Michèlle Canes – Repórter da Agência Brasil
A Comissão Estadual da Memória e Verdade Dom Helder Câmara, que atua em Pernambuco, apresentou ontem (9) a retificação do atestado de óbito de mais uma vítima da ditadura militar. A causa da morte de Anatália Melo Alves foi corrigida de suicídio para asfixia por estrangulamento.
Anatália foi morta em janeiro de 1973, na Delegacia de Segurança Social em Recife. Ela era casada com um militante do Partido Comunista Brasileiro Revolucionário (PCBR), e segundo depoimentos de seu marido, atuava como base de apoio às atividades do partido. Eles foram presos no mesmo dia e, segundo os registros da época, Anatália teria se enforcado com a alça de sua bolsa após ter ateado fogo em sua própria roupa.
“Para mim esse desfecho com a responsabilização do Estado pela morte dela é um passo importante porque encerra uma etapa dessa história” disse Luiz Alves Neto, viúvo de Anatália. A retificação foi entregue durante um evento de comemoração pelo Dia Internacional da Mulher no Palácio do Campo das Princesas, sede do governo pernambucano.
O secretário-geral da comissão, Henrique Mariano, disse que as investigações do grupo permitiram que o laudo e as fotos do corpo fossem encontrados. O material foi enviado a um especialista e um novo laudo sobre a causa da morte de Anatália foi feito. “Essa nova perícia indicou que, pelas características das lesões do pescoço, ela não foi morta for enforcamento mas por estrangulamento”. A alteração da causa da morte foi autorizada pela Justiça.
A Comissão da Verdade de Pernambuco também conseguiu localizar os restos mortais de Anatália. Para o secretário-geral da comissão, a revisão do documento é uma questão de justiça. “O documento original é um documento falacioso. Como a comissão tem como principal objetivo esclarecer as causas e circunstâncias das mortes, nada mais justo que retificá-lo”.
Para o viúvo, além do reconhecimento da responsabilidade do Estado, é importante também que os autores dos crimes sejam identificados. “A gente sabe que poucos deles [responsáveis] estão vivos. O importante não é só responsabilizar o Estado individualmente pelos crimes cometidos.
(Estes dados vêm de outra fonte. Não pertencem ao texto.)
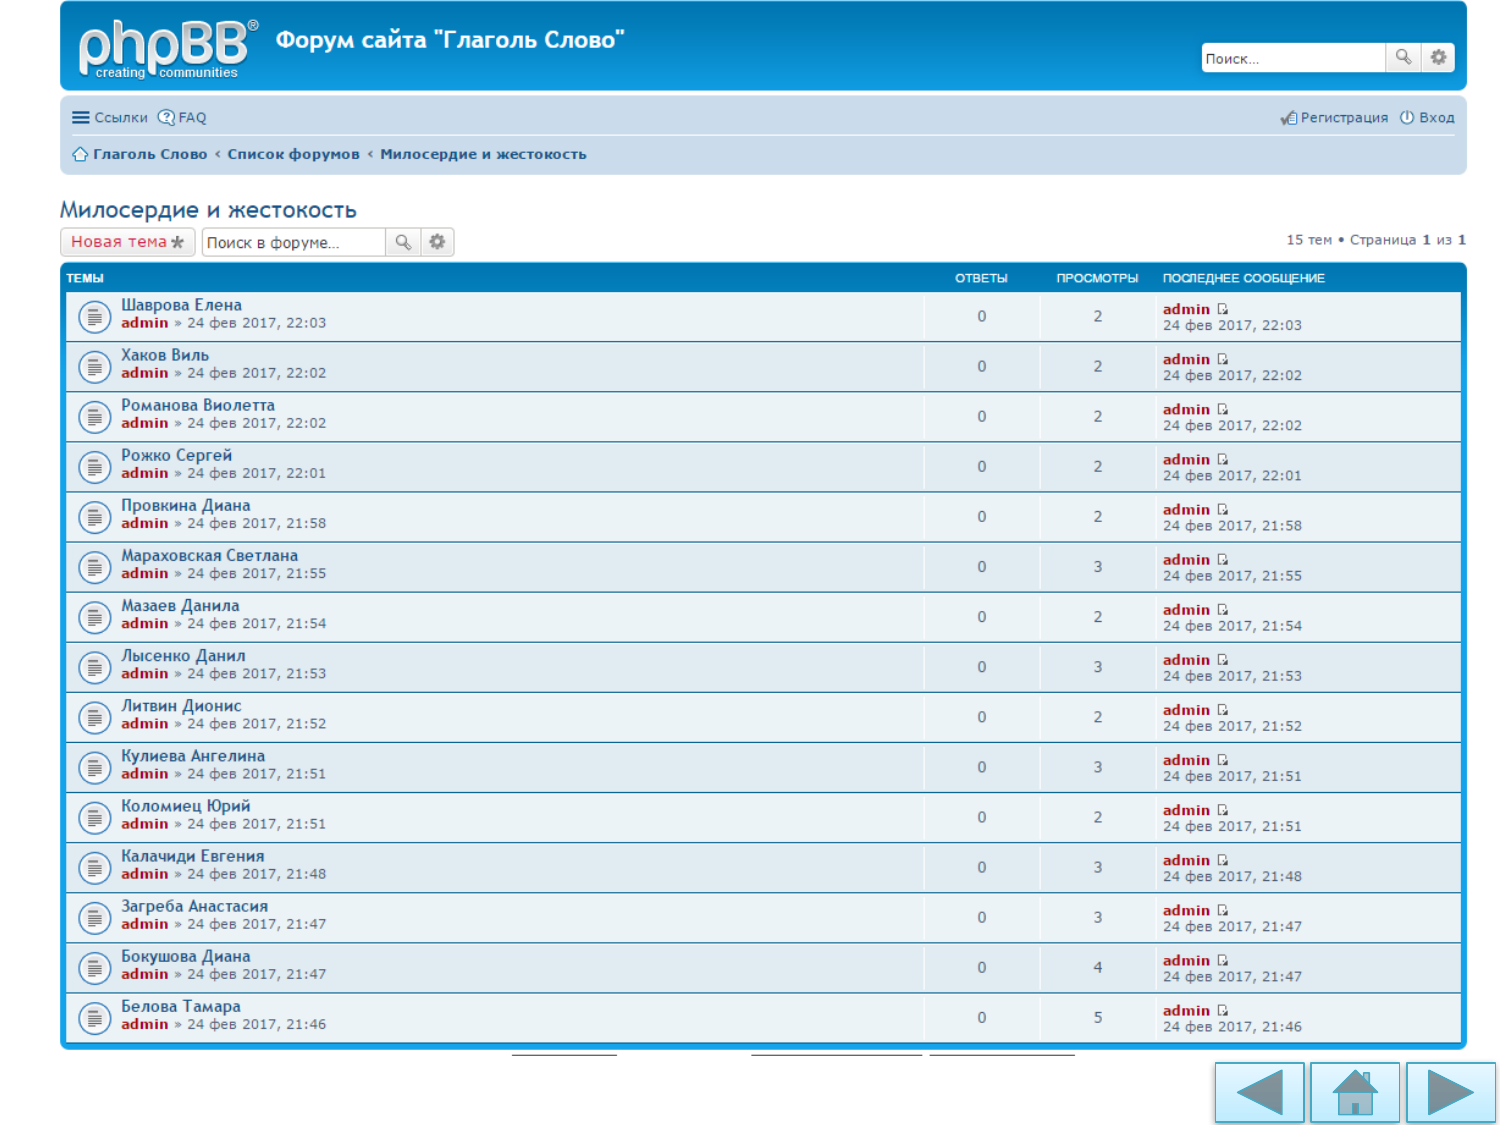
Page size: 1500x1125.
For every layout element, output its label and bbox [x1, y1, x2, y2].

Para mim, essa responsabilização [dos autores] faz parte da história, fica o registro”.
A comissão pernambucana levantou até agora 51 nomes de vítimas da ditadura militar no estado. Segundo a assessoria da comissão, Pernambuco foi o primeiro estado a ter uma comissão da verdade criada por lei pelo Executivo. Anatália foi a segunda vítima a ter a certidão de óbito retificada.
Criada em 1º de junho de 2012, a comissão pernambucana tem até 1º de junho de 2016 para concluir as investigações. O material será entregue ao Ministério Público Federal. No ano passado, a Comissão Nacional da Verdade (CNV) entregou um relatório final com os nomes de 434 mortos e desaparecidos vítimas da ditadura militar instalada no país. Os dados foram levantados durante dois anos de trabalho.